Shanna Rose guides students through the political realities of public policy

shanna-rose

Shanna Rose is not a political junkie. At all. “I find the horse race aspect so uninteresting,” Rose said. “Nope, my heart is more in the policy. How do we solve the problem?”

That makes her the perfect problem solver to direct CMC’s public policy major, which was offered for the first time this past academic year. The reason for the upgrade from a sequence was simple, said Rose, Tuohy Associate Professor of Government and Management. Students interested in government and economics were asking for a complementary package of courses that would best prepare them for public policy internships and graduate school, along with roles in consulting, the nonprofit sector, and at think tanks.


  • Shanna Rose, Tuohy Associate Professor of Government and Management
  • Expertise: Public policy, American politics
  • At CMC since: 2014
  • Hometown: Kailua, Hawaii

“CMC has such a fantastic foundation in political philosophy and American political development,” Rose said. “So, it’s really exciting for us to give students some more tools: Analytical and quantitative tools, critical thinking tools, even the writing of memos and policy reports is much different than a government research paper.”

An economics major at Swarthmore College, Rose worked at two think tanks in Washington, D.C. to gain formative experience before earning her Ph.D. at Harvard. Watching colleagues testify before Senate committees taught her that policy is always affected by politics. “It matters so much,” Rose said. She recalled her first job out of college working at the Peterson Institute for International Economics. Rose was hired by senior fellows to help with issues related to the North American Free Trade Agreement (NAFTA). However, then-President Bill Clinton soon lost fast-track trade negotiating authority, and overnight, “trade was a dirty word in Washington.”

“No one wanted to talk to us,” Rose said. “It was a visceral lesson in realizing how topics rise and fall based on the political momentum of the moment.
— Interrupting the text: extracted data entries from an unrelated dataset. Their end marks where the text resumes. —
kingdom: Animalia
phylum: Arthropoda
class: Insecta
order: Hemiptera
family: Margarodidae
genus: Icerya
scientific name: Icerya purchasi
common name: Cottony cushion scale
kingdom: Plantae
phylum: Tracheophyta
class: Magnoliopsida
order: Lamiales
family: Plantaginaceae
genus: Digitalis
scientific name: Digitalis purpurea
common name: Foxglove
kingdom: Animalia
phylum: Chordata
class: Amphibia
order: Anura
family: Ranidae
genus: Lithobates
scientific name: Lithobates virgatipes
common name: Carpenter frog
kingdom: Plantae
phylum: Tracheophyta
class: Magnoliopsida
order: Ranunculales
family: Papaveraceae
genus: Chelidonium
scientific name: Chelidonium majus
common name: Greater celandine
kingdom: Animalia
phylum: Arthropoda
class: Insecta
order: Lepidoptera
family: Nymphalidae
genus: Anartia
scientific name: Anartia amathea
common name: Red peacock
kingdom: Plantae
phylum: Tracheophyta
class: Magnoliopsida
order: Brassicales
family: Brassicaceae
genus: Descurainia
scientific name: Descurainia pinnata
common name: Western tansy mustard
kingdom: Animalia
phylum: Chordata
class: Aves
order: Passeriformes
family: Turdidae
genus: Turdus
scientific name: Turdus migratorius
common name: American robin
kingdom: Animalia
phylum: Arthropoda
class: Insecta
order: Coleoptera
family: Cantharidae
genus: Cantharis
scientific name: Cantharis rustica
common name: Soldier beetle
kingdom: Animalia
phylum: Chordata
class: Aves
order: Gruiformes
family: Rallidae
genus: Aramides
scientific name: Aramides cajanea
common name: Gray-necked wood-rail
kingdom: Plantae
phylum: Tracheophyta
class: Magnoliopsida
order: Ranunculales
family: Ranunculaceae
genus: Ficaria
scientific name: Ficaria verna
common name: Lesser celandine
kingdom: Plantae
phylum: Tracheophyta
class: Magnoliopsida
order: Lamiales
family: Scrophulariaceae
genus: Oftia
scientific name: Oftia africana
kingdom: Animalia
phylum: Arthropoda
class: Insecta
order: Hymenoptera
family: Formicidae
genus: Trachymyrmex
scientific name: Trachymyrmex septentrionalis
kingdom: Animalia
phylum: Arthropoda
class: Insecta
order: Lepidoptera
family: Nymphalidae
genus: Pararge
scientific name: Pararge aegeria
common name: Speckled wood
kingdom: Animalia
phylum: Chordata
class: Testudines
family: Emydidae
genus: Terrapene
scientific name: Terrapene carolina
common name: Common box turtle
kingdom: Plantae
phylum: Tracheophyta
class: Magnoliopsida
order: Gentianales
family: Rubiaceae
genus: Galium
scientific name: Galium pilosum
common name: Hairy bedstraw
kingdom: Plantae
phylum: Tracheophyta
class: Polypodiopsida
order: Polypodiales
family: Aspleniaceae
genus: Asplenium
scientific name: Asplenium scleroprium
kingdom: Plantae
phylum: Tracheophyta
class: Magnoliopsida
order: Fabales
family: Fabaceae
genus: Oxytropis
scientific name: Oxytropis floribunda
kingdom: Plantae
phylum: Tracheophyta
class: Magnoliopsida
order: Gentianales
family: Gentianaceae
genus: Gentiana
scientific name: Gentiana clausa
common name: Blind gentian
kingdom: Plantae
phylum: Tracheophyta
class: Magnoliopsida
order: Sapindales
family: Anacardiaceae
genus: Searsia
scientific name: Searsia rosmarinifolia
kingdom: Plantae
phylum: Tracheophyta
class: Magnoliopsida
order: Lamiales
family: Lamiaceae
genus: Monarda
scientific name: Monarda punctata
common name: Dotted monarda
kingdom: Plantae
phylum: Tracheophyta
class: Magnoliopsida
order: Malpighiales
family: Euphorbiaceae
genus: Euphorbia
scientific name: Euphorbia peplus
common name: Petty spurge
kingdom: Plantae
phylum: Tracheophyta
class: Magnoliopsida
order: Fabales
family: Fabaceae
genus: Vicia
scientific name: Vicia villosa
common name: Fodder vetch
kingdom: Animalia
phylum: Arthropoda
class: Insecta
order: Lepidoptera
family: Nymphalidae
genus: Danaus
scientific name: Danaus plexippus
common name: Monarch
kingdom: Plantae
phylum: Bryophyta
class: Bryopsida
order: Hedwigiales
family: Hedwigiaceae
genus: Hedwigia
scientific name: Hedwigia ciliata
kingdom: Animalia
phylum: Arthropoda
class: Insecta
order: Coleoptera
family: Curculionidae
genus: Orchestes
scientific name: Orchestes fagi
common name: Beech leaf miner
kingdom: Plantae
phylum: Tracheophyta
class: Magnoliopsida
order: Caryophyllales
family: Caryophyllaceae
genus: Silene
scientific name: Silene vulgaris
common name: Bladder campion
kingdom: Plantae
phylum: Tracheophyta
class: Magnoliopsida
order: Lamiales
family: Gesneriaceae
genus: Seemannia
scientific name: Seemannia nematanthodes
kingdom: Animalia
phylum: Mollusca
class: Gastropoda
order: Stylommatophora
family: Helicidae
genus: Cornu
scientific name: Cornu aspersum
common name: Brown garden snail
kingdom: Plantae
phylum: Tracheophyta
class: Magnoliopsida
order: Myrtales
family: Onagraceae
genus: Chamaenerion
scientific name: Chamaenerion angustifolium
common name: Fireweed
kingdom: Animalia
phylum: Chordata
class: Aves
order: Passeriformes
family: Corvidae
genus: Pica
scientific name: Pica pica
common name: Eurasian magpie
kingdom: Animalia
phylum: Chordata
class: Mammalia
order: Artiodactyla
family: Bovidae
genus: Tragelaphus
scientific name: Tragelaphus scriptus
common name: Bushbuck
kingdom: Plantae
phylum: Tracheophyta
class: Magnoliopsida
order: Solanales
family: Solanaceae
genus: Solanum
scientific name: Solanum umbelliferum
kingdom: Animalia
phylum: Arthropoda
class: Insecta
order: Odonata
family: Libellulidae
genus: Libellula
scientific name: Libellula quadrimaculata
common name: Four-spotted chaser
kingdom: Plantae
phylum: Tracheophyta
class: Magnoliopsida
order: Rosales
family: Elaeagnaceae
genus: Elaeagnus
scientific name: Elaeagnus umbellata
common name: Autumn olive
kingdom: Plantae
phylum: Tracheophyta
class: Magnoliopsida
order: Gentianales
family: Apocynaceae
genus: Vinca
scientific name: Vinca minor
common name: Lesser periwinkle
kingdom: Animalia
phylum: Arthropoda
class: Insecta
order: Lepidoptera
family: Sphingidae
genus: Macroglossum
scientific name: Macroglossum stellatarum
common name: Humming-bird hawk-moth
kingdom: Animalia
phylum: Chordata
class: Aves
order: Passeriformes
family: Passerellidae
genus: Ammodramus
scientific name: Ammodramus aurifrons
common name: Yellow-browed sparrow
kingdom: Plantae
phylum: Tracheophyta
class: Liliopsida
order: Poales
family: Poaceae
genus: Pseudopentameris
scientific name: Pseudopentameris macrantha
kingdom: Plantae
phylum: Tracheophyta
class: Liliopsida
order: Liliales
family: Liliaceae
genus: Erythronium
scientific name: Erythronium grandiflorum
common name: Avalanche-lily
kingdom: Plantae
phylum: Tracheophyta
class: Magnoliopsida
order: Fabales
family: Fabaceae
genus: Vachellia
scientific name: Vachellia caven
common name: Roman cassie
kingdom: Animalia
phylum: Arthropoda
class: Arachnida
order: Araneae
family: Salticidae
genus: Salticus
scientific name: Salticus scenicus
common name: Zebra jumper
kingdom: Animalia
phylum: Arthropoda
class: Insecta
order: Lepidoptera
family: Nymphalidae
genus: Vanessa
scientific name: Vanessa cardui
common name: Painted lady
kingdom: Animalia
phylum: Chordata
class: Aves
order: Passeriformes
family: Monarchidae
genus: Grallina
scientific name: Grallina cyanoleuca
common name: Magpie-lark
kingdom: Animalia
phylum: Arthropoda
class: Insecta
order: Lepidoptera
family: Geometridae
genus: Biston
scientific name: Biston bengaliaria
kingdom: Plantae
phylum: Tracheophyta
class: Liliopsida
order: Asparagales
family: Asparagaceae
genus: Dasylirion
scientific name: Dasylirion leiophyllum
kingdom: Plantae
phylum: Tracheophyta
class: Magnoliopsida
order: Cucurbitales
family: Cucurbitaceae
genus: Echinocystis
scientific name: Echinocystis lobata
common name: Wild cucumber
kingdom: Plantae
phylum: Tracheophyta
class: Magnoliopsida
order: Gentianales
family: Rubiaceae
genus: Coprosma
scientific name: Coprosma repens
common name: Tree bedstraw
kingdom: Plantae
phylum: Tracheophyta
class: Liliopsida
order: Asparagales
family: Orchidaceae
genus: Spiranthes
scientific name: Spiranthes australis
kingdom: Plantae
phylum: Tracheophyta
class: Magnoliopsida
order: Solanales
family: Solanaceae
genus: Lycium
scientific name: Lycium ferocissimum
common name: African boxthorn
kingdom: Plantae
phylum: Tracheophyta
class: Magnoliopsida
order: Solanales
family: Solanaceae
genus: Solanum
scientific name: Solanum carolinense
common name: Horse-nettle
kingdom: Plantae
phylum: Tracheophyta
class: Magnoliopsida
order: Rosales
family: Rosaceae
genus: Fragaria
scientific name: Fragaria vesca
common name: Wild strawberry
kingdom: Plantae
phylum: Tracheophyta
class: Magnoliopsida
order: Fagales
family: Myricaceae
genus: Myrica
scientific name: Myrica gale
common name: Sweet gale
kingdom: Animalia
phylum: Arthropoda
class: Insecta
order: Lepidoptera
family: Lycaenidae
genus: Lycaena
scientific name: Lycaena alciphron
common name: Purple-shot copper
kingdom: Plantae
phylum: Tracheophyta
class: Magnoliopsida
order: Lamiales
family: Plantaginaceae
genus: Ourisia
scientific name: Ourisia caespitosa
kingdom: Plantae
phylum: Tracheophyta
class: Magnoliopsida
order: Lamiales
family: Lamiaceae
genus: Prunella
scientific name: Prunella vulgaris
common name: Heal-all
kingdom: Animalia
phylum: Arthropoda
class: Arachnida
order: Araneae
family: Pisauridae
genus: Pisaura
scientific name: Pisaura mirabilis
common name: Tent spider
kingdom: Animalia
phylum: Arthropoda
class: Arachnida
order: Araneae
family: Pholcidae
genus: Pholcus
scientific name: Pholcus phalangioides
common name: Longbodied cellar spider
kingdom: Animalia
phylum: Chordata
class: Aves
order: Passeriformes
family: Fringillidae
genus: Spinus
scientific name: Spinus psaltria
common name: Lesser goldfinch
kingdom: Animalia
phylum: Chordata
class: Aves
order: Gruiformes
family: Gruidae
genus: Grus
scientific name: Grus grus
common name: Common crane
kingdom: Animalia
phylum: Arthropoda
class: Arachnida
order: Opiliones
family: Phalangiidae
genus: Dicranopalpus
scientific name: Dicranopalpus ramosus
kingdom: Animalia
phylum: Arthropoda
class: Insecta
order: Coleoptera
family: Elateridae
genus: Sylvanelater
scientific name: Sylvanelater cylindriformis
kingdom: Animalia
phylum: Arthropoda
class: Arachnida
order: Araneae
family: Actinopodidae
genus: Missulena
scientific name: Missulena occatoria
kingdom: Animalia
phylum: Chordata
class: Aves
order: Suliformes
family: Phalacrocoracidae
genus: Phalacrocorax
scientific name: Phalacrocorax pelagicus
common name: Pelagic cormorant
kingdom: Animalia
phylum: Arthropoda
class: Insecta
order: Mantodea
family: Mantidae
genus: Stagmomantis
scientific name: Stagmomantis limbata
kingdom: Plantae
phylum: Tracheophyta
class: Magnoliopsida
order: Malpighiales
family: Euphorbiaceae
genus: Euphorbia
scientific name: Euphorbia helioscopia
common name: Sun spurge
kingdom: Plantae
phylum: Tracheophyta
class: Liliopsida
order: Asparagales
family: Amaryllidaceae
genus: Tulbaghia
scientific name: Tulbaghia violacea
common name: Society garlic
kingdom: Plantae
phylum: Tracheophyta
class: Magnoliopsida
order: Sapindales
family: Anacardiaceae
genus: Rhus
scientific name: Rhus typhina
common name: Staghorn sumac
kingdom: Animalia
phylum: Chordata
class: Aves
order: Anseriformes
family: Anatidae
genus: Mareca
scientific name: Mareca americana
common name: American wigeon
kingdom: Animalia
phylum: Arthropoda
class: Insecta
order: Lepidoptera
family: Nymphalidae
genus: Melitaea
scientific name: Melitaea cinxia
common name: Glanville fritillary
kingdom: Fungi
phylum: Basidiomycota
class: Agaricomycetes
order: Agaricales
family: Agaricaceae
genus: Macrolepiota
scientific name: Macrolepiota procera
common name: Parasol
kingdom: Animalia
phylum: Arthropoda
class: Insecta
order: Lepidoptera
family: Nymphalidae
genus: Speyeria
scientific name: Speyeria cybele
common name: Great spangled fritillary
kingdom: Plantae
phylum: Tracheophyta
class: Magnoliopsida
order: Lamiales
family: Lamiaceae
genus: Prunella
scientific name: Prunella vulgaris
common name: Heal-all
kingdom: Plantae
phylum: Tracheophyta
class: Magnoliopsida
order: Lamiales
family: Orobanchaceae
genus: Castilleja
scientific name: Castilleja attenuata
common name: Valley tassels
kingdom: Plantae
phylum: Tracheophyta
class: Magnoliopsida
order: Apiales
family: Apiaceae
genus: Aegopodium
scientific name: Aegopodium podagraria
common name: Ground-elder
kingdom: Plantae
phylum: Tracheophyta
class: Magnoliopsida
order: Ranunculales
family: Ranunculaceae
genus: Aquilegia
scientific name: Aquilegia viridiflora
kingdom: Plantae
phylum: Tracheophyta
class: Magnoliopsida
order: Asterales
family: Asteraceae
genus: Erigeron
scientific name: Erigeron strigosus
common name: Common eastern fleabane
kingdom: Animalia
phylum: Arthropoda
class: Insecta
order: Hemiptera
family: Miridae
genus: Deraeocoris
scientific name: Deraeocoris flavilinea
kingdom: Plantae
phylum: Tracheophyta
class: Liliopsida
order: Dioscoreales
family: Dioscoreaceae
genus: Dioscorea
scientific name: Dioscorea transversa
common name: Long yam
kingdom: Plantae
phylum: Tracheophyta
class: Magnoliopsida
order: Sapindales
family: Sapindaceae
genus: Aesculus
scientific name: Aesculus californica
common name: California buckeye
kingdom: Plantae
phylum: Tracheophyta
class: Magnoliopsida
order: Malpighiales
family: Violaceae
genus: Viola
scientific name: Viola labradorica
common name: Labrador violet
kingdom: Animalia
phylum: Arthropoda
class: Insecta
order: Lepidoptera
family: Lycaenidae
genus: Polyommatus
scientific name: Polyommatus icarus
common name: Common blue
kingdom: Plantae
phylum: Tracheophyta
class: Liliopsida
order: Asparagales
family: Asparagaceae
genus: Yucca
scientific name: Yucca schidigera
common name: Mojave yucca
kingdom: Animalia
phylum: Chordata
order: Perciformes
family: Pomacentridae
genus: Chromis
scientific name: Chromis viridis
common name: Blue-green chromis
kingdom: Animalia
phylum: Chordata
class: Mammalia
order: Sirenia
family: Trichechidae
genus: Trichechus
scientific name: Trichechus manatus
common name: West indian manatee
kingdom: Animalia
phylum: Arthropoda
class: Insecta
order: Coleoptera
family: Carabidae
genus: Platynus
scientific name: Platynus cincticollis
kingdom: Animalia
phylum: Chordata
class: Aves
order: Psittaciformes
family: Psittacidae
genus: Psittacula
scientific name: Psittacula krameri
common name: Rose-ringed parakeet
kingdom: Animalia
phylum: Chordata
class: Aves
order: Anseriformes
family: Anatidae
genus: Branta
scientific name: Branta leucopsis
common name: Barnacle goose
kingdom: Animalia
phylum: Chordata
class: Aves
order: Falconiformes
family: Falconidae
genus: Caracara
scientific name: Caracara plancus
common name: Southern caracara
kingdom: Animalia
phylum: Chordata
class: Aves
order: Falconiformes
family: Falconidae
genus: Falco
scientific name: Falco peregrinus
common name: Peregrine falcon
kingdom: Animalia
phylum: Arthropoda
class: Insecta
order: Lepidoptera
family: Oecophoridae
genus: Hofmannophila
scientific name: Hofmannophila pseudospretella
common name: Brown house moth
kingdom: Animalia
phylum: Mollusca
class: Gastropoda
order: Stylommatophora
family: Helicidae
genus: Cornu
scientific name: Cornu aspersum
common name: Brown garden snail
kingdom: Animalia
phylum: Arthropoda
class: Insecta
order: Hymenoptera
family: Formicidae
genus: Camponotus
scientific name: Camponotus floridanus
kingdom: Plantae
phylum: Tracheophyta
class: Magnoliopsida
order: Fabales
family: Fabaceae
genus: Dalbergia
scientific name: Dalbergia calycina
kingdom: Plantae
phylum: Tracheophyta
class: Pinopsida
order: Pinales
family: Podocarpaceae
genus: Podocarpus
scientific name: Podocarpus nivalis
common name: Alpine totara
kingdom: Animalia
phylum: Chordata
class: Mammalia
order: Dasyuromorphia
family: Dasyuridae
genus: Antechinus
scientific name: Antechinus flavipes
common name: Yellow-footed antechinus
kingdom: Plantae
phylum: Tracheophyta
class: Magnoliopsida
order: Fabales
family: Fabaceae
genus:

Some are hot, some are not. You can get so much more accomplished if you are working on something that people care about in D.C.”

Rose, who has since spent much of her career studying health care policy, always knew she’d end up teaching (she comes from a family of educators) at a liberal arts college. “I really wanted to be in a place that valued relationships with students, especially in small classes,” she said.

CMC’s public policy approach is bolstered by analyzing real case studies, an important tenet of her teaching philosophy. It’s also what informs Rose’s latest book, Responsive States: Federalism and American Public Policy, which examines how states respond to federal policies based on cases like Superfund, the No Child Left Behind Act, and the Patient Protection and Affordable Care Act.

As student interest spikes in areas like climate change, homelessness, and education, it’s important to show them examples that capture the complexity of getting policy passed—“the realities of the political process,” Rose said—and in many cases, seeing where issues so often break down. The major capstone, Policy Lab, goes an extra step by putting students to work on policy projects with clients like the Brookings Institution, Bipartisan Policy Center, and RAND Corporation. It’s “an opportunity not many undergrads at liberal arts schools get,” with Rose citing how these early connections between policy making and the real world will help CMC students better understand the policy process—locally, nationally, and internationally.

“We offer a nuanced understanding of what it means to make policy in the world—allowing students to interact with a lot of different perspectives. I think that gives everyone an appreciation for how to enter a policy discussion with humility. Students will often say, ‘I didn’t think of that,’ or ‘I wish I had added that to my memo.’ The class becomes a team that is trying to tackle a difficult problem together,” Rose said.

“Making policy is messy. There often isn’t a clear path or right answer. And sometimes the action taken might feel less than optimal to students. But hopefully, we’ll have given them a clear understanding of why sometimes things turn out that way.”